Four Considerations for Companies
As natural capital continues to rise in priority for a range of capital providers (and regulators), companies should not wait for the finalization of NA100’s list to start considering their approach to the topic. Below are four items to help companies get started.
- Understand where NA100 fits into the broader constellation of natural capital initiatives. As noted earlier, NA100 is one of multiple initiatives that aim to address risks related to natural capital. While NA100 is focused on investor engagement with companies, other initiatives can provide frameworks to be responsive to those investor concerns. In particular, Ceres has highlighted both TNFD and the Science Based Targets Network, a natural capital-focused analog to the Science Based Targets Initiative’s work on climate change.[i]
These civil society efforts sit alongside developing actions by governments, such as the Global Biodiversity Framework agreed in December 2022 and the EU’s draft reporting standard and biodiversity strategy. As such, understanding the full map of potential expectations can help companies identify gaps and synergies between different frameworks that may impact them.

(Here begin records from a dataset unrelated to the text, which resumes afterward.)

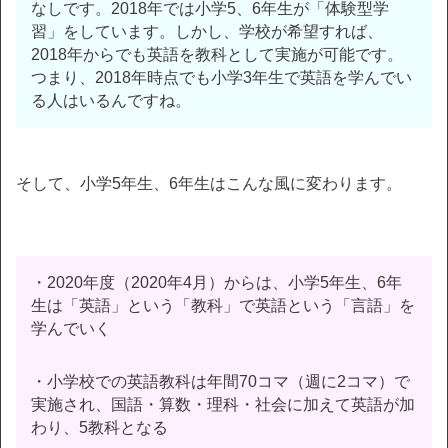
なしです。2018年では小学5、6年生が「体験型学
習」をしています。しかし、学校が希望すれば、
2018年からでも英語を教科として実施が可能です。
つまり、2018年時点でも小学3年生で英語を学んでい
る人はいるんですね。
そして、小学5年生、6年生はこんな風に変わります。
・2020年度（2020年4月）からは、小学5年生、6年
生は「英語」という「教科」で英語という「言語」を
学んでいく
・小学校での英語教科は年間70コマ（週に2コマ）で
実施され、国語・算数・理科・社会に加えて英語が加
わり、5教科となる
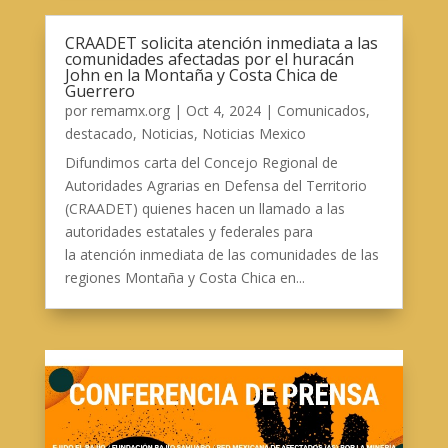
CRAADET solicita atención inmediata a las
comunidades afectadas por el huracán
John en la Montaña y Costa Chica de
Guerrero
por
remamx.org
|
Oct 4, 2024
|
Comunicados
,
destacado
,
Noticias
,
Noticias Mexico
Difundimos carta del Concejo Regional de
Autoridades Agrarias en Defensa del Territorio
(CRAADET) quienes hacen un llamado a las
autoridades estatales y federales para
la atención inmediata de las comunidades de las
regiones Montaña y Costa Chica en...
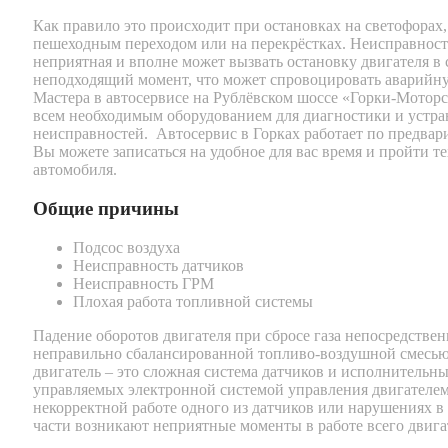
Как правило это происходит при остановках на светофорах,
пешеходным переходом или на перекрёстках. Неисправность
неприятная и вполне может вызвать остановку двигателя в
неподходящий момент, что может спровоцировать аварийн
Мастера в автосервисе на Рублёвском шоссе «Горки-Мотор
всем необходимым оборудованием для диагностики и устр
неисправностей. Автосервис в Горках работает по предвар
Вы можете записаться на удобное для вас время и пройти т
автомобиля.
Общие причины
Подсос воздуха
Неисправность датчиков
Неисправность ГРМ
Плохая работа топливной системы
Падение оборотов двигателя при сбросе газа непосредствен
неправильно сбалансированной топливо-воздушной смесь
двигатель – это сложная система датчиков и исполнительн
управляемых электронной системой управления двигателе
некорректной работе одного из датчиков или нарушениях в
части возникают неприятные моменты в работе всего двига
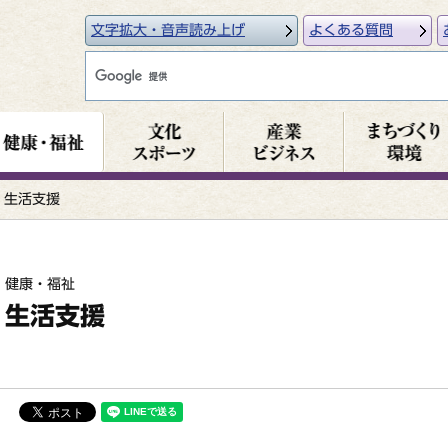
文字拡大・音声読み上げ
よくある質問
生活支援
健康・福祉
生活支援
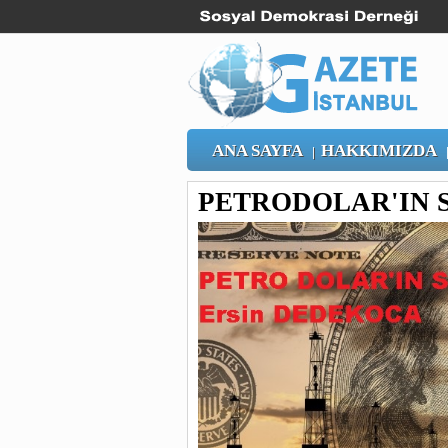
ANA SAYFA
HAKKIMIZDA
|
PETRODOLAR'IN 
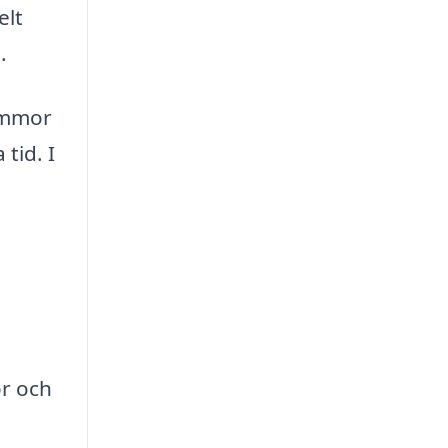
elt
.
ommor
tid. I
or och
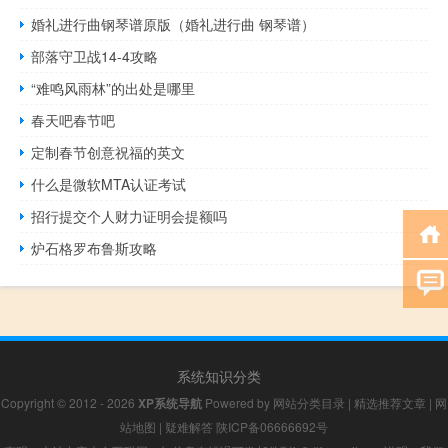
婚礼进行曲钢琴谱原版（婚礼进行曲 钢琴谱）
部落守卫战14-4攻略
“难鸣风雨林”的出处是哪里
春天吧春节吧
定制春节创意祝福的英文
什么是微软MTA认证考试
招行提交个人财力证明会提额吗
炉石格罗布鲁斯攻略
系统知识分类
Copyright © 2012 - 2026
XP系统导航
Powered by
网站分类目录
|
精选推荐文章
|
网
站地图
|
疑难解答
陕ICP备06666692号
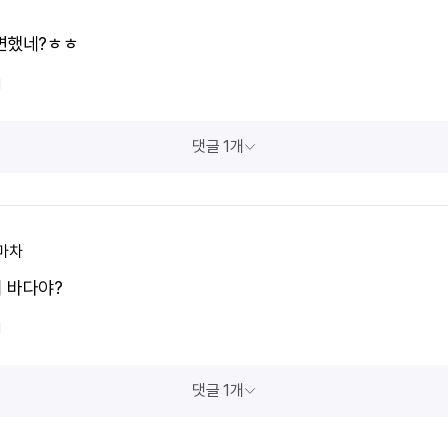
변했네?ㅎㅎ
1
댓글 1개
마차
 바다야?
1
댓글 1개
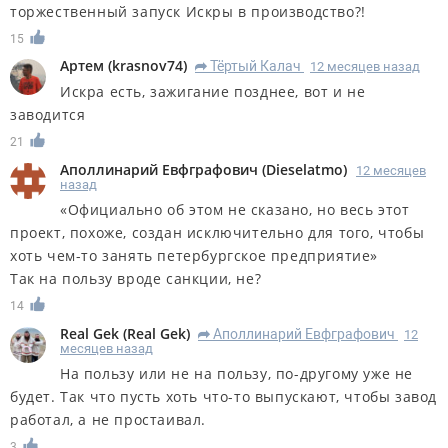
торжественный запуск Искры в производство?!
15
Артем
(
krasnov74
)
Тёртый Калач
12 месяцев назад
R
Искра есть, зажигание позднее, вот и не
заводится
21
Аполлинарий Евфграфович
(
Dieselatmo
)
12 месяцев
назад
«Официально об этом не сказано, но весь этот
проект, похоже, создан исключительно для того, чтобы
хоть чем-то занять петербургское предприятие»
Так на пользу вроде санкции, не?
14
Real Gek
(
Real Gek
)
Аполлинарий Евфграфович
12
R
месяцев назад
На пользу или не на пользу, по-другому уже не
будет. Так что пусть хоть что-то выпускают, чтобы завод
работал, а не простаивал.
3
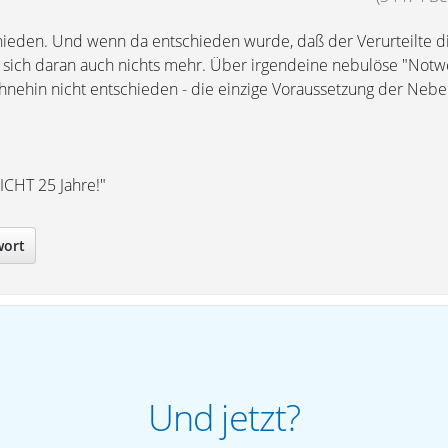
chieden. Und wenn da entschieden wurde, daß der Verurteilte d
t sich daran auch nichts mehr. Über irgendeine nebulöse "Notw
nehin nicht entschieden - die einzige Voraussetzung der Neben
ICHT 25 Jahre!"
wort
Und jetzt?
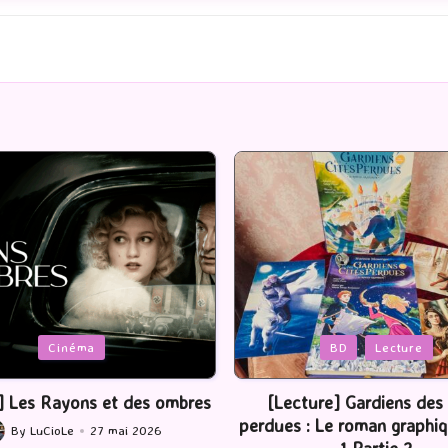
Posted
BD
Lecture
Serie Tv
USA
in
ture] Gardiens des cités
[Série TV] The Madison : J’
 : Le roman graphique Tome
By
LuCioLe
22 mai 2
Posted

- Identify how important natural capital is to the organization’s business model. While natural capital is rising in priority among ESG topics, that rise is not commensurate across industries or geographies. As with ESG matters generally, companies will need to consider how natural capital interacts with their particular business and its relative importance compared to other topics. As an initial matter, companies can look to the priority sectors identified by initiatives such as NA100 and TNFD to understand how stakeholders are weighing this topic for businesses like theirs. However, even for companies that do not believe natural capital poses a significant risk to their operations, some additional investigation and analysis will likely be necessary to demonstrate that conclusion to stakeholders’ satisfaction.
- Recognize that natural capital is more complex than climate. Climate is one system within the broader fold of nature. As such, even the natural capital initiatives designed to mirror their climate-focused counterparts are needing to adapt their frameworks to reflect the difference in scope. One of the key considerations for these revisions is natural capital’s multi-dimensionality. The various systems and complexes that comprise natural capital cannot be boiled down to a single risk vector or key impact metric, such as GHG emissions. A robust consideration of natural capital will require companies to assess a variety of indicators in order to develop a complete picture — and these indicators may change based on a company’s particular business activities.
Similarly, many aspects of natural capital are much more localized. While GHG emissions mix in the global atmosphere in a manner that makes any particular ton of CO2e emissions fungible with another, a decline in one ecosystem or species cannot necessarily be remedied by fostering a different ecosystem or species. As such, companies may need to assess natural capital matters in a series of geography-specific buckets instead of relying on organization-wide figures. And this complexity compounds when it is expanded to consider the various permutations within a company’s value chain.
- Consider how to leverage the company’s existing work on ESG. Despite some of the distinct challenges associated with natural capital, many of the core management considerations are similar as for other ESG matters. In particular, companies that have taken steps to address climate change may already have systems in place that can help them respond to these newer expectations on natural capital. For example, companies may consider providing their board committees tasked with ESG oversight some form of training on natural capital to mirror any work they are doing on climate. Similarly, companies may consider incorporating nature-related risks into their enterprise risk management exercises and/or expanding data collection efforts to include additional nature-related indicators. While these items will form only part of the picture of any ultimate strategy, they can give companies a place to start.
As with many ESG issues, expectations around natural capital are evolving quickly. Latham & Watkins will continue to monitor developments in this space.